[144] Symbotic Inc. SEC Filing
Rhea-AI Filing Summary
Symbotic Inc. (SYM) submitted a Form 144 notice reporting proposed and recent sales of common stock by an insider. The filer plans to sell 2,000 shares on or about 08/18/2025, with an aggregate market value reported at $105,140. The shares were acquired as restricted stock units on 04/23/2025. The filing states the total number of outstanding shares is 111,314,938, so the planned sale represents a small fraction of the outstanding stock.
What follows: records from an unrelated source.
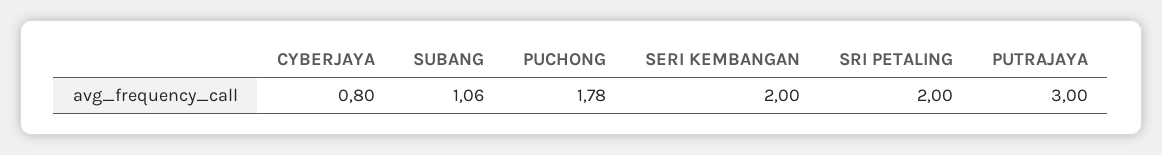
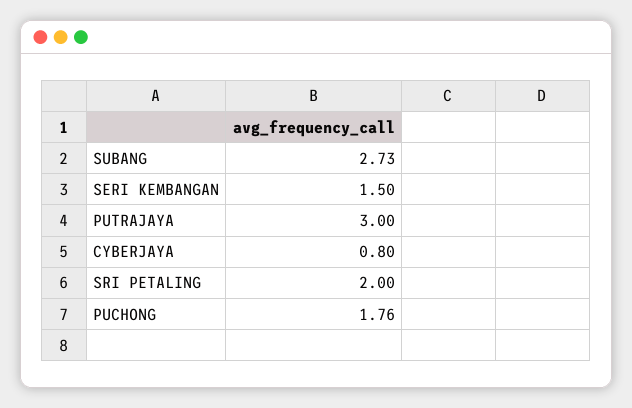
  {
    "CYBERJAYA": 0.8,
-   "SUBANG": 1.06,
+   "SUBANG": 2.73,
-   "PUCHONG": 1.78,
+   "PUCHONG": 1.76,
-   "SERI KEMBANGAN": 2,
+   "SERI KEMBANGAN": 1.5,
    "SRI PETALING": 2,
    "PUTRAJAYA": 3
  }

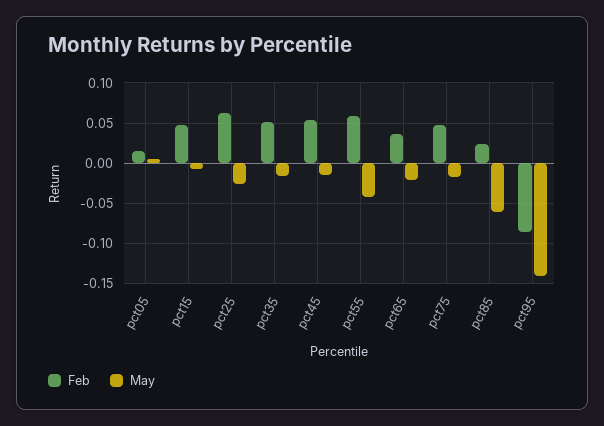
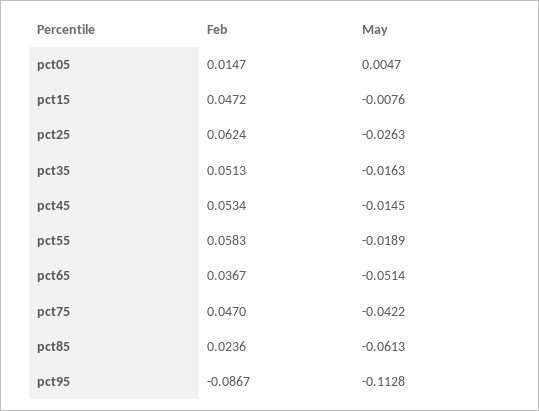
  {
    "Feb": {
      "pct05": 0.0147,
      "pct15": 0.0472,
      "pct25": 0.0624,
      "pct35": 0.0513,
      "pct45": 0.0534,
      "pct55": 0.0583,
      "pct65": 0.0367,
      "pct75": 0.047,
      "pct85": 0.0236,
      "pct95": -0.0867
    },
    "May": {
      "pct05": 0.0047,
      "pct15": -0.0076,
      "pct25": -0.0263,
      "pct35": -0.0163,
      "pct45": -0.0145,
-     "pct55": -0.04,
+     "pct55": -0.0189,
-     "pct65": -0.02,
+     "pct65": -0.0514,
-     "pct75": -0.02,
+     "pct75": -0.0422,
      "pct85": -0.0613,
-     "pct95": -0.14
+     "pct95": -0.1128
    }
  }

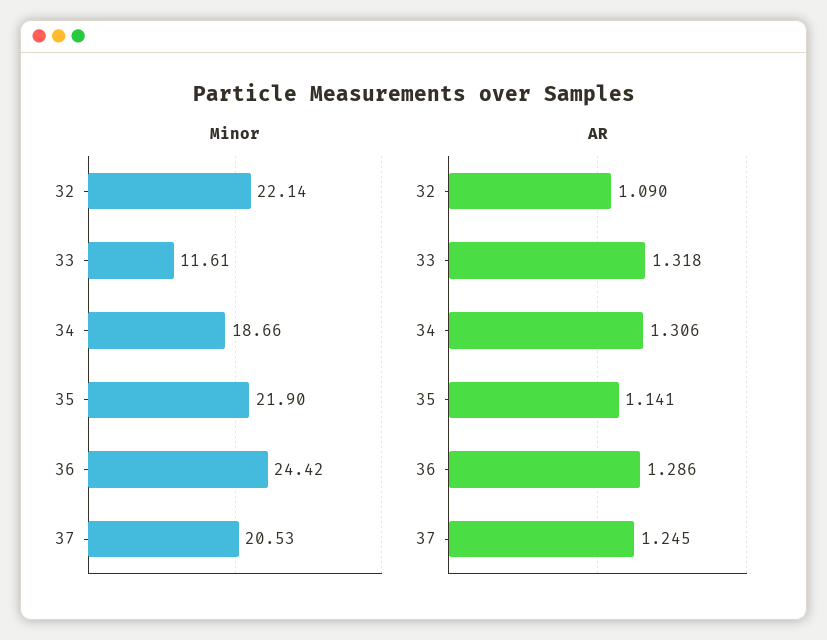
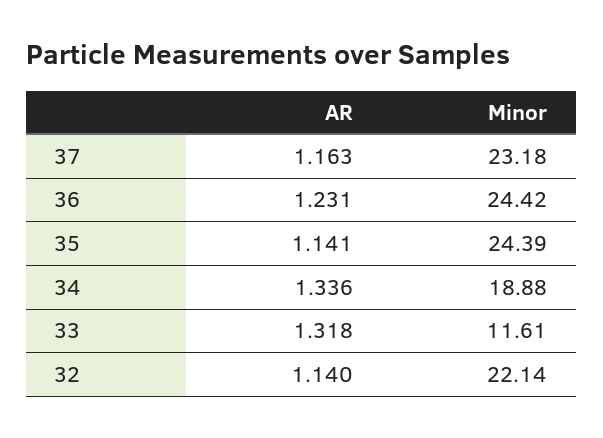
  {
    "Minor": {
      "32": 22.14,
      "33": 11.61,
-     "34": 18.66,
+     "34": 18.88,
-     "35": 21.9,
+     "35": 24.39,
      "36": 24.42,
-     "37": 20.53
+     "37": 23.18
    },
    "AR": {
-     "32": 1.09,
+     "32": 1.14,
      "33": 1.318,
-     "34": 1.306,
+     "34": 1.336,
      "35": 1.141,
-     "36": 1.286,
+     "36": 1.231,
-     "37": 1.245
+     "37": 1.163
    }
  }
The form also discloses a prior sale by the same person: 478 shares sold on 07/23/2025 for gross proceeds of $26,160.89. The notice includes the broker name and address for the planned sale.
Positive
- Disclosure compliance: The filer provided required Rule 144 details including broker, acquisition date, and planned sale date.
- Small relative size: The planned sale of 2,000 shares represents a very small fraction of the reported 111,314,938 shares outstanding.
Negative
- Insider selling: The filing reports insider liquidity actions including a prior sale of 478 shares on 07/23/2025, which may prompt investor questions.
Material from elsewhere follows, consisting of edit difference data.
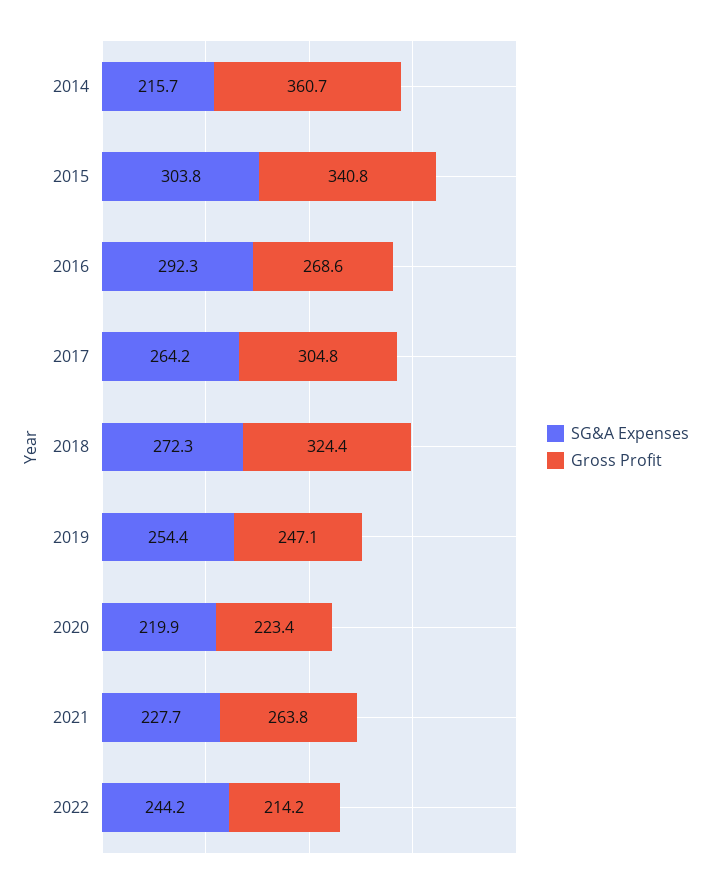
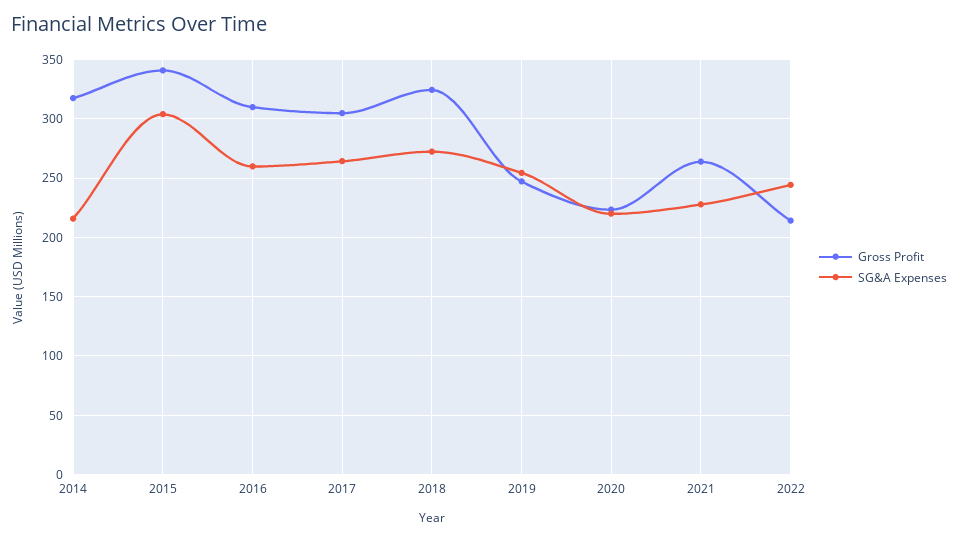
  {
    "SG&A Expenses": {
      "2014": 215.7,
      "2015": 303.8,
-     "2016": 292.3,
+     "2016": 260,
      "2017": 264.2,
      "2018": 272.3,
      "2019": 254.4,
      "2020": 219.9,
      "2021": 227.7,
      "2022": 244.2
    },
    "Gross Profit": {
-     "2014": 360.7,
+     "2014": 320,
      "2015": 340.8,
-     "2016": 268.6,
+     "2016": 310,
      "2017": 304.8,
      "2018": 324.4,
      "2019": 247.1,
      "2020": 223.4,
      "2021": 263.8,
      "2022": 214.2
    }
  }

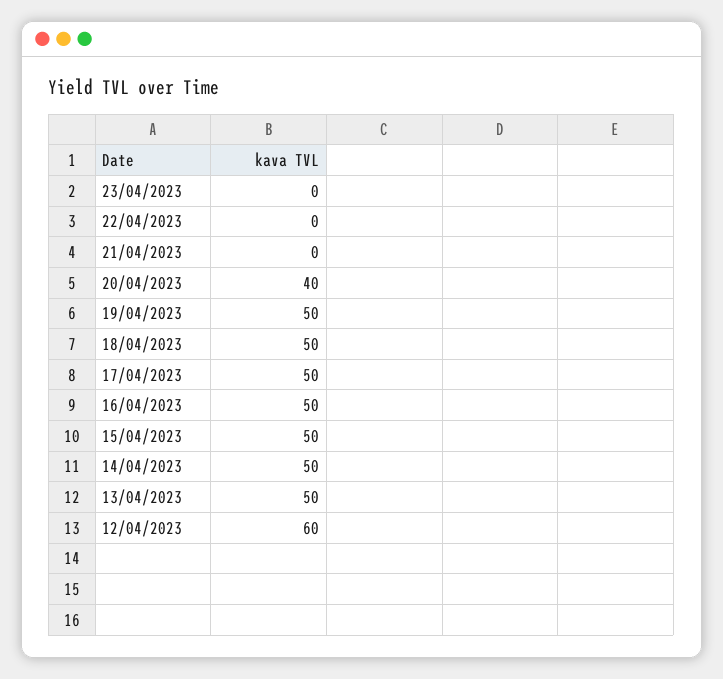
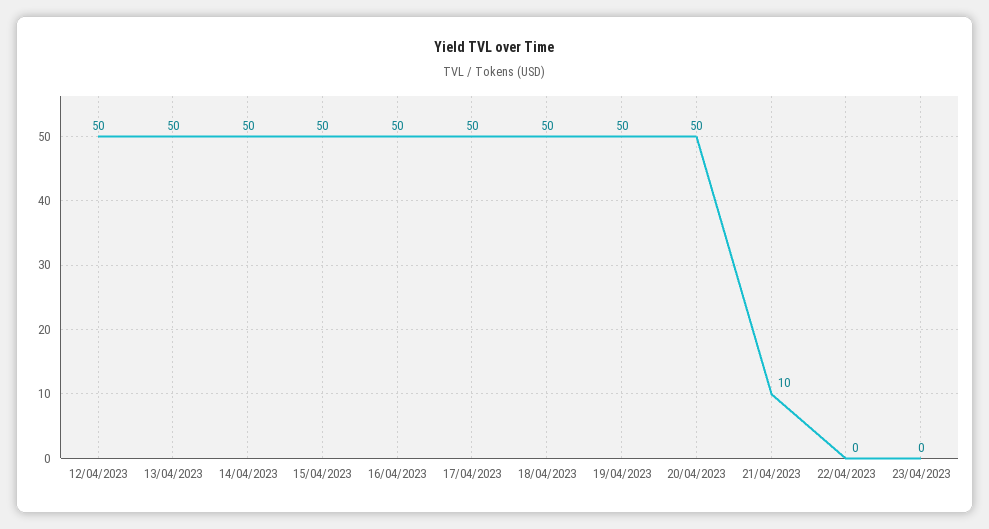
  {
    "23/04/2023": 0,
    "22/04/2023": 0,
-   "21/04/2023": 0,
+   "21/04/2023": 10,
-   "20/04/2023": 40,
+   "20/04/2023": 50,
    "19/04/2023": 50,
    "18/04/2023": 50,
    "17/04/2023": 50,
    "16/04/2023": 50,
    "15/04/2023": 50,
    "14/04/2023": 50,
    "13/04/2023": 50,
-   "12/04/2023": 60
+   "12/04/2023": 50
  }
- Limited issuer details: The Form lacks issuer address and some filer identifiers in the provided text, reducing transparency in this extract.
Insights
TL;DR: Insider plans to sell recently acquired RSUs totaling 2,000 shares; transaction size is small relative to shares outstanding.
The filing shows the insider acquired 2,000 shares as restricted stock units on 04/23/2025 and intends to sell them under Rule 144 with a planned sale date of 08/18/2025 and aggregate market value of $105,140. A prior sale of 478 shares on 07/23/2025 generated $26,160.89. From a securities analysis perspective, these are routine insider liquidity events rather than corporate actions; the broker handling the transaction is identified. Given the disclosed amounts versus the reported 111,314,938 shares outstanding, this filing alone is unlikely to be material to company valuation.
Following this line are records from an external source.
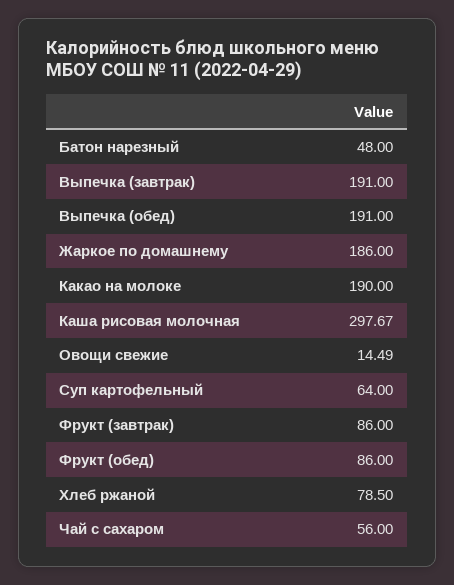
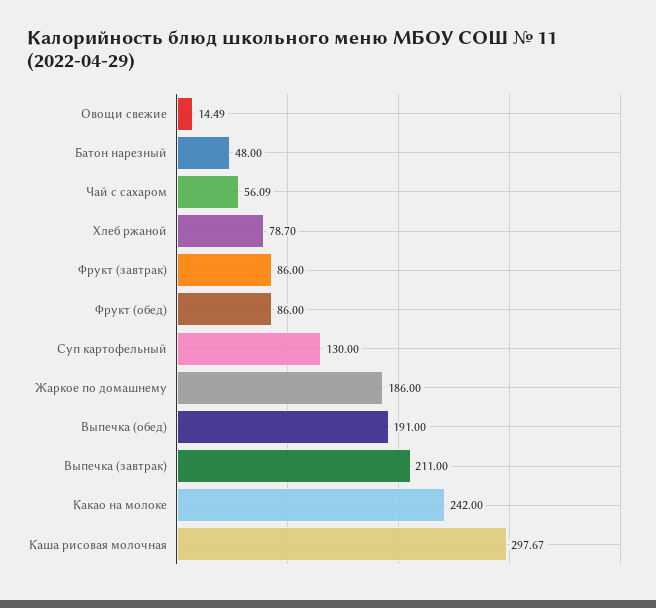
  {
    "Батон нарезный": 48,
-   "Выпечка (завтрак)": 191,
+   "Выпечка (завтрак)": 211,
    "Выпечка (обед)": 191,
    "Жаркое по домашнему": 186,
-   "Какао на молоке": 190,
+   "Какао на молоке": 242,
    "Каша рисовая молочная": 297.67,
    "Овощи свежие": 14.49,
-   "Суп картофельный": 64,
+   "Суп картофельный": 130,
    "Фрукт (завтрак)": 86,
    "Фрукт (обед)": 86,
-   "Хлеб ржаной": 78.5,
+   "Хлеб ржаной": 78.7,
-   "Чай с сахаром": 56
+   "Чай с сахаром": 56.09
  }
TL;DR: This is a standard Rule 144 disclosure of insider sales tied to RSU vesting and does not indicate governance changes.
The notice confirms the seller represents no undisclosed material information and references Rule 10b5-1 trading-plan language. The transaction arises from restricted stock unit acquisition rather than a secondary offering or transfer to a related party. For governance review, the filing documents compliance with Rule 144 disclosure requirements and identifies the executing broker, supporting transparency. There is no information in the filing indicating management departures, related-party transactions, or regulatory concerns.